Output the entries below exactly, from the first line to the line holding "Às vezes, em silêncio", both included.

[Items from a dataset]
----

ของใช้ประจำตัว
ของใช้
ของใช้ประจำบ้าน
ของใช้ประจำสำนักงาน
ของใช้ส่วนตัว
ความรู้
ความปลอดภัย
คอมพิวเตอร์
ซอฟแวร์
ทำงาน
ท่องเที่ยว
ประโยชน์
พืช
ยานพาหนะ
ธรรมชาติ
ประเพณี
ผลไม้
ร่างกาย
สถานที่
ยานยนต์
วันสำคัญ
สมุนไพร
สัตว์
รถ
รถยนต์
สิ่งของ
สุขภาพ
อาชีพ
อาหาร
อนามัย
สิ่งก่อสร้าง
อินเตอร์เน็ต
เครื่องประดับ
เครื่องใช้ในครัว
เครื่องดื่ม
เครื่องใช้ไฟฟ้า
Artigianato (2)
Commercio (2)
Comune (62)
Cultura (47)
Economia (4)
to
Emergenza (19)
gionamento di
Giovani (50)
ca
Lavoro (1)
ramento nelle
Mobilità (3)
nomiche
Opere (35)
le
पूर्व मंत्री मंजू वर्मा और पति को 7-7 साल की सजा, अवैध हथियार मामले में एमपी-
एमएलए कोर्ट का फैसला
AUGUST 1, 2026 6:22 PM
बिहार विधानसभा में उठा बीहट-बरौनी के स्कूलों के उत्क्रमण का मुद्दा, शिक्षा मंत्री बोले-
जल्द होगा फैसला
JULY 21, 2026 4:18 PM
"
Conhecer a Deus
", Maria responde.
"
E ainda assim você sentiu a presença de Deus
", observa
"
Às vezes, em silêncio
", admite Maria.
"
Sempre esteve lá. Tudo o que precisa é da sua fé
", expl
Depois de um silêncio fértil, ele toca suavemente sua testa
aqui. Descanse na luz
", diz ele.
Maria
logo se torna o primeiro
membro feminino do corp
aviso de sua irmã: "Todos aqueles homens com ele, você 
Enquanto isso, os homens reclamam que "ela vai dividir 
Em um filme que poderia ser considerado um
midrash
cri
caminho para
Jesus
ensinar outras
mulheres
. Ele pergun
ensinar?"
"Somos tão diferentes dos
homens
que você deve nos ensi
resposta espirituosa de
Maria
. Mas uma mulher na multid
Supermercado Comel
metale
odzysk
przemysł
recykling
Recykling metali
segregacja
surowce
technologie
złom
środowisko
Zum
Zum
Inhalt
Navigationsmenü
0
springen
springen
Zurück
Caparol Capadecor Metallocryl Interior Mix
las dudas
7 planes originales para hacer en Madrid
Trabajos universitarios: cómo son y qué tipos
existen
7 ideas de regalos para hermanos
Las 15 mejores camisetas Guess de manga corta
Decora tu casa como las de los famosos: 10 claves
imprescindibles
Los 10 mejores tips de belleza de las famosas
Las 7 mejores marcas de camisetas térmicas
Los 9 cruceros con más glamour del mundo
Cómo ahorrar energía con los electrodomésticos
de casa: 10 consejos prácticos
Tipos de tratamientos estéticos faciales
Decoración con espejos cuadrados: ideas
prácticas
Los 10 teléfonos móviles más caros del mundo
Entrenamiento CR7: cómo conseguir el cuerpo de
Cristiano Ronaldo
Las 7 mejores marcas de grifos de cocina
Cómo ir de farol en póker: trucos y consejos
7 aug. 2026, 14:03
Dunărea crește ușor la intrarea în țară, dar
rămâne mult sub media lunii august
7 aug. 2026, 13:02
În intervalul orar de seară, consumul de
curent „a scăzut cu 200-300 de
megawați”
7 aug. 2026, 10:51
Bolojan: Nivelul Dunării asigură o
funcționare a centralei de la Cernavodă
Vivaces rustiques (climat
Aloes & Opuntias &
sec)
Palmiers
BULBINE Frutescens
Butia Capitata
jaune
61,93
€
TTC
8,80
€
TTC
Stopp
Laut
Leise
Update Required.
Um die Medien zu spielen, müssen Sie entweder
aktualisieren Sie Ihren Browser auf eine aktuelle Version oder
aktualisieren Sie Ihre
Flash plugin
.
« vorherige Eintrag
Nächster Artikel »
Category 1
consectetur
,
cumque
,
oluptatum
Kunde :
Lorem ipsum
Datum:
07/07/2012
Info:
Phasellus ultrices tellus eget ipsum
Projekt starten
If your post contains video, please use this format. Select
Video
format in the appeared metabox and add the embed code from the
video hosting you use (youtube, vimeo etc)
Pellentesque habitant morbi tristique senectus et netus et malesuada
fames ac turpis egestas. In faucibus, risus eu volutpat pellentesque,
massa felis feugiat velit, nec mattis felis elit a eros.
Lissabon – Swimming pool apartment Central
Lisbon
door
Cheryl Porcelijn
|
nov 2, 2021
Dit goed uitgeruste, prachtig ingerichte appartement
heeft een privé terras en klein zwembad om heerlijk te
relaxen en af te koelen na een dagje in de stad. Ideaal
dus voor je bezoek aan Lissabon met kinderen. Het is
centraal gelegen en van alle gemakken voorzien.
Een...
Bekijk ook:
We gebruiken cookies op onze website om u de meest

----

Response to the exercise:
ของใช้ประจำตัว
ของใช้
ของใช้ประจำบ้าน
ของใช้ประจำสำนักงาน
ของใช้ส่วนตัว
ความรู้
ความปลอดภัย
คอมพิวเตอร์
ซอฟแวร์
ทำงาน
ท่องเที่ยว
ประโยชน์
พืช
ยานพาหนะ
ธรรมชาติ
ประเพณี
ผลไม้
ร่างกาย
สถานที่
ยานยนต์
วันสำคัญ
สมุนไพร
สัตว์
รถ
รถยนต์
สิ่งของ
สุขภาพ
อาชีพ
อาหาร
อนามัย
สิ่งก่อสร้าง
อินเตอร์เน็ต
เครื่องประดับ
เครื่องใช้ในครัว
เครื่องดื่ม
เครื่องใช้ไฟฟ้า
Artigianato (2)
Commercio (2)
Comune (62)
Cultura (47)
Economia (4)
to
Emergenza (19)
gionamento di
Giovani (50)
ca
Lavoro (1)
ramento nelle
Mobilità (3)
nomiche
Opere (35)
le
पूर्व मंत्री मंजू वर्मा और पति को 7-7 साल की सजा, अवैध हथियार मामले में एमपी-
एमएलए कोर्ट का फैसला
AUGUST 1, 2026 6:22 PM
बिहार विधानसभा में उठा बीहट-बरौनी के स्कूलों के उत्क्रमण का मुद्दा, शिक्षा मंत्री बोले-
जल्द होगा फैसला
JULY 21, 2026 4:18 PM
"
Conhecer a Deus
", Maria responde.
"
E ainda assim você sentiu a presença de Deus
", observa
"
Às vezes, em silêncio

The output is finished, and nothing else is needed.